During his years at the school he kept a diary, extracts of which were published last year as ‘A Nunthorpe Diary’.
It painted a rich portrait of a school that closed in 1986, telling of visits to the crypt at York Minster, an encounter with former Prime Minster Ted Heath – and of the Nunthorpe schoolboy who skyved off for the day to go and meet the recently-married Prince and Princess of Wales.
Former Nunthorpe teacher Darrell Buttery enjoys the joke about a mis-spelled school mug…
It wasn’t the only diary that he kept, however.
Mr Buttery, who was born in Guisborough in 1941 then spent his childhood years in York before his family moved elsewhere, returned to the city he loved in 1968.
He rose to become a leading member of York society – as chair of both York Civic Trust and the York Georgian Society and Governor of York’s Merchant Adventurers, amongst others.
That meant he was in a unique position to overhear (and record in his diary) the conversations of the city’s great and good.
He once recorded an off-the-cuff remark made by the late architect Patrick Nuttgens at a York Civic Trust AGM, for example.
“Excuse me for sitting down,” he recorded Mr Nuttgens as saying. “I’m exhausted by listening to the chairman.”
For all his humour, Mr Buttery was a serious historian and author of several books, among them The Vanished Buildings of York (1984), Pictures of York Minster from the 17th Century to the Present (2007) and, with Sir Ron Cooke, Stephen Lewis and Chris Shepherd, The Streets of York: Four Centuries of Change (2018).

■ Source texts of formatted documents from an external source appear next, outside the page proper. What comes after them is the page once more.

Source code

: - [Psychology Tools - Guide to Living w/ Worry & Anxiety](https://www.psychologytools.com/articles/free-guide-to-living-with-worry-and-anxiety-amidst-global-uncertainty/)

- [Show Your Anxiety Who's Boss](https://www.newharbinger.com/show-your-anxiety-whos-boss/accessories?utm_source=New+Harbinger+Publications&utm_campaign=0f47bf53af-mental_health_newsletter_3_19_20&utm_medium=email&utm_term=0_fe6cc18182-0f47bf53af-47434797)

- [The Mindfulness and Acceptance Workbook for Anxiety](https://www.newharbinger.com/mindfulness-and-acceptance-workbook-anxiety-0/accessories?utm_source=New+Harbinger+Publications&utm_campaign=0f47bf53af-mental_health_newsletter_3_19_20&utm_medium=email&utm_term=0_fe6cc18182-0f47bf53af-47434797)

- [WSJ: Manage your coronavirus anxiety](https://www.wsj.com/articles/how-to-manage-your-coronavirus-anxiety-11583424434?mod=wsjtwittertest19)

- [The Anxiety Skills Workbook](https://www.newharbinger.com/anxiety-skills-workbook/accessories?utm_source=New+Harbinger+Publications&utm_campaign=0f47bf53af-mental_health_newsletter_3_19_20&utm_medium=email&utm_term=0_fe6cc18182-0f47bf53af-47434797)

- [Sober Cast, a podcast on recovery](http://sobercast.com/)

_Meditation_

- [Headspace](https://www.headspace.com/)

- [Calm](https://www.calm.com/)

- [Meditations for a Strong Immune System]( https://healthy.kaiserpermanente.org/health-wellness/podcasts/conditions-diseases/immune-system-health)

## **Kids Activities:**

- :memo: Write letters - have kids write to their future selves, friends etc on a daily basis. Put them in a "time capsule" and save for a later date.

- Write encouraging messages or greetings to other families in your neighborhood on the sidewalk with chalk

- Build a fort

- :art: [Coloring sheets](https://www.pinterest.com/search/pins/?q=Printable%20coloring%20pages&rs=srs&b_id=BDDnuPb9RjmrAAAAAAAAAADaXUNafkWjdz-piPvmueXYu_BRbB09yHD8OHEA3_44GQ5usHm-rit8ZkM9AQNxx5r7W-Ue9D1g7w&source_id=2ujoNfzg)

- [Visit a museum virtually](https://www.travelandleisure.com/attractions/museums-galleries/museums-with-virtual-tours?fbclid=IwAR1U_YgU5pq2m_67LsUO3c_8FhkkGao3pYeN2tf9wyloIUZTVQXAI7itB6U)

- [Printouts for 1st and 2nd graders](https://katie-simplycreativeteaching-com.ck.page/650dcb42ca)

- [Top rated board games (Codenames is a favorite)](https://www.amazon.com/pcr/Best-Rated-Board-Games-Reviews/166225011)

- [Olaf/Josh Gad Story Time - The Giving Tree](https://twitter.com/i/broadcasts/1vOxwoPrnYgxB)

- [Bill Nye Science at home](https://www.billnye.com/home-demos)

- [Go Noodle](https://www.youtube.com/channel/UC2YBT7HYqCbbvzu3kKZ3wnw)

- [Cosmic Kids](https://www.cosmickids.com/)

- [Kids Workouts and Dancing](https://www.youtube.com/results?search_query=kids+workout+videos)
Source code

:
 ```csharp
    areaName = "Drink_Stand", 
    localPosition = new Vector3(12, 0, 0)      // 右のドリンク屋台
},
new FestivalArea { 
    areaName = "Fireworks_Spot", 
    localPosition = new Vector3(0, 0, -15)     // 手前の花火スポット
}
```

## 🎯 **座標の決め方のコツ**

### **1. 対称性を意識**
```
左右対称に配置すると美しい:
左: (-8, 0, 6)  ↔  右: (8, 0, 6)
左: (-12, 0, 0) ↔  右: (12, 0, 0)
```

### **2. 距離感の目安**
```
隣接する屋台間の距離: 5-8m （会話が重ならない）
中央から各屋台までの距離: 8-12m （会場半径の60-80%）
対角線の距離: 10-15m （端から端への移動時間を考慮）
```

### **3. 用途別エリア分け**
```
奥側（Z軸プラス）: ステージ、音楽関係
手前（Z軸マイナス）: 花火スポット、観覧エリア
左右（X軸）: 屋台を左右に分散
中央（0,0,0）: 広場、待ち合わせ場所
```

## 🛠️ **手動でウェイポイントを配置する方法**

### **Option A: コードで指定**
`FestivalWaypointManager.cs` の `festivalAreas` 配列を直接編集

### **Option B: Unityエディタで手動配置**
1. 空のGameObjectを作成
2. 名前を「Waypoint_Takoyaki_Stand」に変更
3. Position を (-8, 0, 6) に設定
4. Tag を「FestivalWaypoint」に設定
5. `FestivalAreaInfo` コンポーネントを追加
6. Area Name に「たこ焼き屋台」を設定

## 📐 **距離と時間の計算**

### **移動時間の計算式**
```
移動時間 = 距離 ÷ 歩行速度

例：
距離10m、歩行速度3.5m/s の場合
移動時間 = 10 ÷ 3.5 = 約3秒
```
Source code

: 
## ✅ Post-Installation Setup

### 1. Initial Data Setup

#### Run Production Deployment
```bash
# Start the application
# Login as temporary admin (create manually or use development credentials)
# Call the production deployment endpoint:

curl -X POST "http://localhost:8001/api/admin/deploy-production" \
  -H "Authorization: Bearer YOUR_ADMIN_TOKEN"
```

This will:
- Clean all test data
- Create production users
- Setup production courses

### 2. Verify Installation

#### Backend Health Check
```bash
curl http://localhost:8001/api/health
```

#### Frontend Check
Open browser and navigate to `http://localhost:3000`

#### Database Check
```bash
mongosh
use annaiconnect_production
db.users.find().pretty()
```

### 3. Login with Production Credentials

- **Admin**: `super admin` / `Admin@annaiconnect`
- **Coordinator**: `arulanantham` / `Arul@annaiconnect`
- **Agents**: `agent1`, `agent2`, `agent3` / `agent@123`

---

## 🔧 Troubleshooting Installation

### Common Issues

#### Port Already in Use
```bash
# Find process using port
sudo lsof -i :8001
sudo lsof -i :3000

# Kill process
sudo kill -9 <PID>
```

Darrell Buttery centre, with his co-authors at the launch of new book The Streets of York in 2018
Appointed MBE for his services to heritage in 2018, he was also a dedicated champion of York’s heritage.
Civic Trust chief executive Andrew Morrison said: “Darrell was such a generous, knowledgeable, and passionate person inspiring school children and adults alike.
“For nearly a decade he presided as head judge of the Civic Trust’s public speaking competitions for schools and in 2021 received the Lord Mayor’s Award for Conservation. His impact on the city of York is immeasurable.”
Brigadier Jim Richardson, the clerk to the Company of Merchant Adventurers, said the flag at the Merchant Adventurers’ Hall would be flying at half mast for a week as a mark of respect.
“Darrell joined our Company in 1981. One of our most dedicated and enthusiastic members, he continued his valuable service as Curator of Paintings, remaining active throughout his final illness,” he said.
Sir Ron Cooke, the former Vice Chancellor of the University of York and a close friend of Mr Buttery, said he had been one of York’s ‘most knowledgeable, passionate, committed and devoted citizens’.
“A gifted lecturer, a selfless and generous entertainer, always supportive of young people, rarely critical of others, and a valued colleague to his army of friends, a man sonorous, occasionally sardonic, always kind, Darrell will be sorely missed,” he said.
Darrell Buttery, May 1941 to July 2022.